No litoral, a criança é posta na peneira ao sétimo dia e
passada três vezes das mãos de uma pessoa dentro de casa para outra fora de casa
e vice-versa. Depois de um banho de água misturada com medicamentos
tradicionais, preparados no pilão, a criança está imunizada contra todos os
espíritos.
Se uma criança se atrasa nos primeiros passos, os pais solicitam ajuda ao cunhado, napwera (que significa aquele com quem o pai brinca). Este coloca a criança numa peneira e arrasta-a, dando voltas pela casa. Quando pára, dirige-lhe alguns nomes. Passados alguns dias, a criança começará infalivelmente a andar, com a pressão do movimento simbolizado pela peneira.
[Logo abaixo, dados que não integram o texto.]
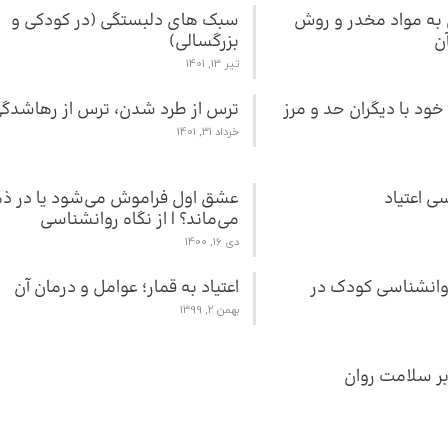
ن به مواد مخدر و روش
سبک های دلبستگی (در کودکی و
ن
بزرگسالی)
تیر 13, 1401
خود با دیگران حد و مرز
ترس از طرد شدن، ترس از رهاشدگ
خرداد 31, 1401
ی اعتیاد
عشق اول فراموش می‌شود یا در ذ
می‌ماند؟ | از نگاه روانشناسی
دی 16, 1400
نشناسی کودک در
اعتیاد به قمار؛ عوامل و درمان آن
بهمن 2, 1399
 بر سلامت روان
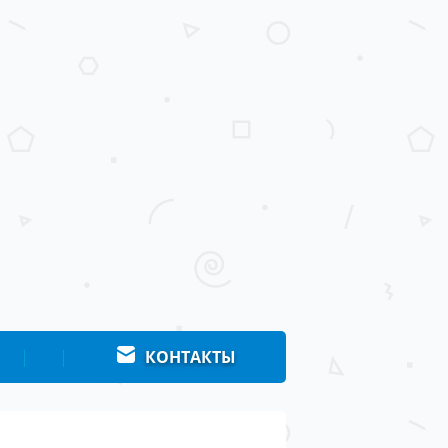
|
|
КОНТАКТЫ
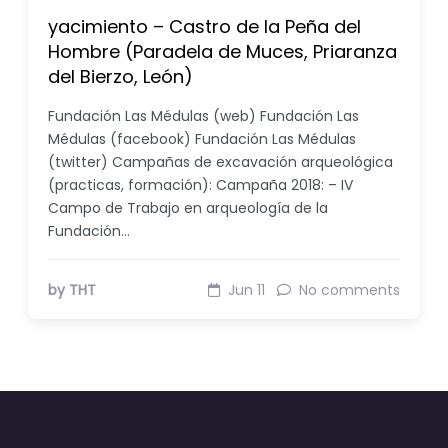
yacimiento – Castro de la Peña del
Hombre (Paradela de Muces, Priaranza
del Bierzo, León)
Fundación Las Médulas (web) Fundación Las
Médulas (facebook) Fundación Las Médulas
(twitter) Campañas de excavación arqueológica
(practicas, formación): Campaña 2018: – IV
Campo de Trabajo en arqueología de la
Fundación…
by THT
Jun 11
No comments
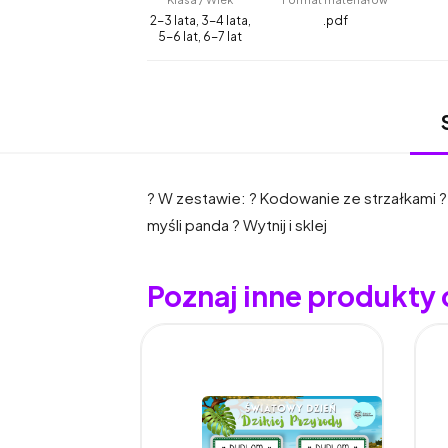
2-3 lata, 3-4 lata,
.pdf
5-6 lat, 6-7 lat
? W zestawie: ? Kodowanie ze strzałkami ? P
myśli panda ? Wytnij i sklej
Poznaj inne produkty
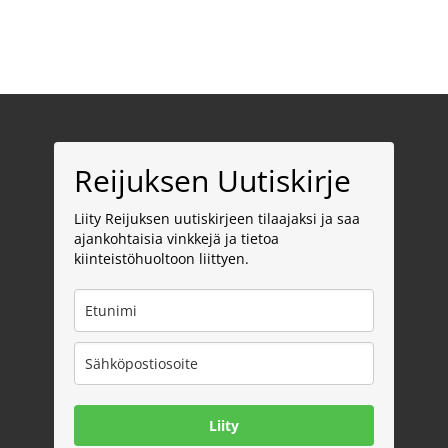
Reijuksen Uutiskirje
Liity Reijuksen uutiskirjeen tilaajaksi ja saa
ajankohtaisia vinkkejä ja tietoa
kiinteistöhuoltoon liittyen.
Liity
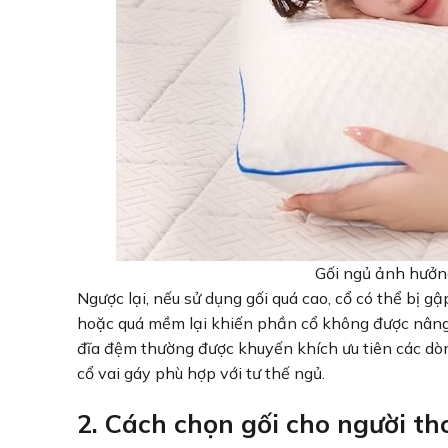
Gối ngủ ảnh hưởng
Ngược lại, nếu sử dụng gối quá cao, cổ có thể bị g
hoặc quá mềm lại khiến phần cổ không được nâng đỡ
đĩa đệm thường được khuyến khích ưu tiên các dòn
cổ vai gáy phù hợp với tư thế ngủ.
2. Cách chọn gối cho người th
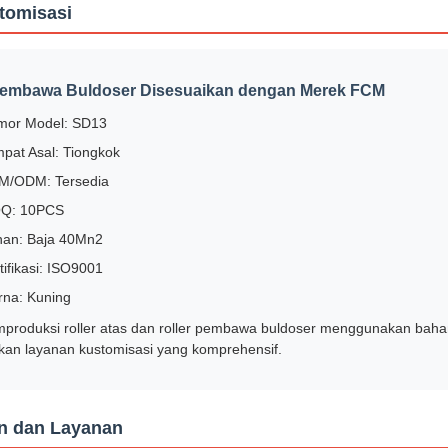
tomisasi
Pembawa Buldoser Disesuaikan dengan Merek FCM
mor Model: SD13
pat Asal: Tiongkok
M/ODM: Tersedia
Q: 10PCS
han: Baja 40Mn2
tifikasi: ISO9001
na: Kuning
roduksi roller atas dan roller pembawa buldoser menggunakan bahan
an layanan kustomisasi yang komprehensif.
n dan Layanan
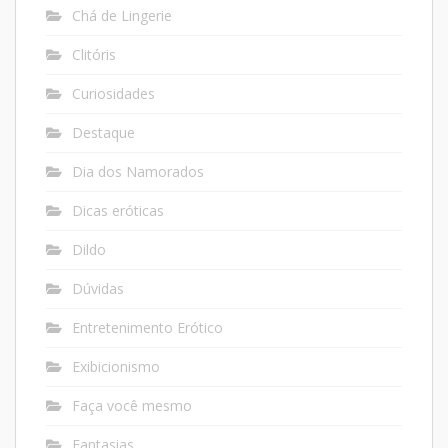
Chá de Lingerie
Clitóris
Curiosidades
Destaque
Dia dos Namorados
Dicas eróticas
Dildo
Dúvidas
Entretenimento Erótico
Exibicionismo
Faça você mesmo
Fantasias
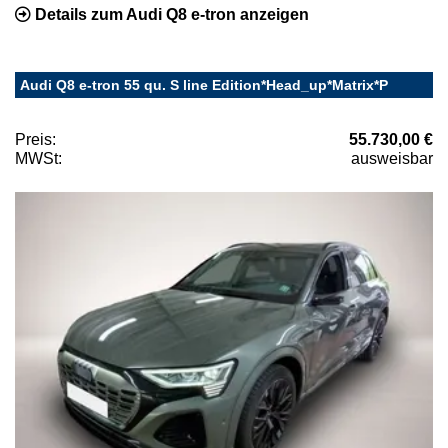
Details zum Audi Q8 e-tron anzeigen
Audi Q8 e-tron 55 qu. S line Edition*Head_up*Matrix*P
Preis:
55.730,00 €
MWSt:
ausweisbar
Se aparece ligada à vida, também está presente na morte, pois
é da tradição que seja usada a peneira quer para abrir a cova da sepultura, quer
para lançar a terra que a tapará.
Os rituais de magia são outro dos campos em que está presente a peneira. Quando a mulher abandona o lar, os curandeiros oferecem medicamentos tradicionais ao marido, sivela (que significa gostar), que este deve colocar na peneira, processo que será repetido por três dias. No fim destes, o coração dela começa a palpitar duma forma anormal e surge o desejo de voltar a casa. É por tudo isto que o padrinho nunca se esquece de avisar o seu afilhado quando este prepara a sua vida de casado: "afilhado, não fez nada ainda, pois falta peneira".
A simbologia é, pois, para nós bem diferente da da mentalidade ocidental, que concebe a peneira como a separação da fina flor, através de malhas cada vez mais apertadas, ideia aplicável às relações sociais ou às actividades pessoais.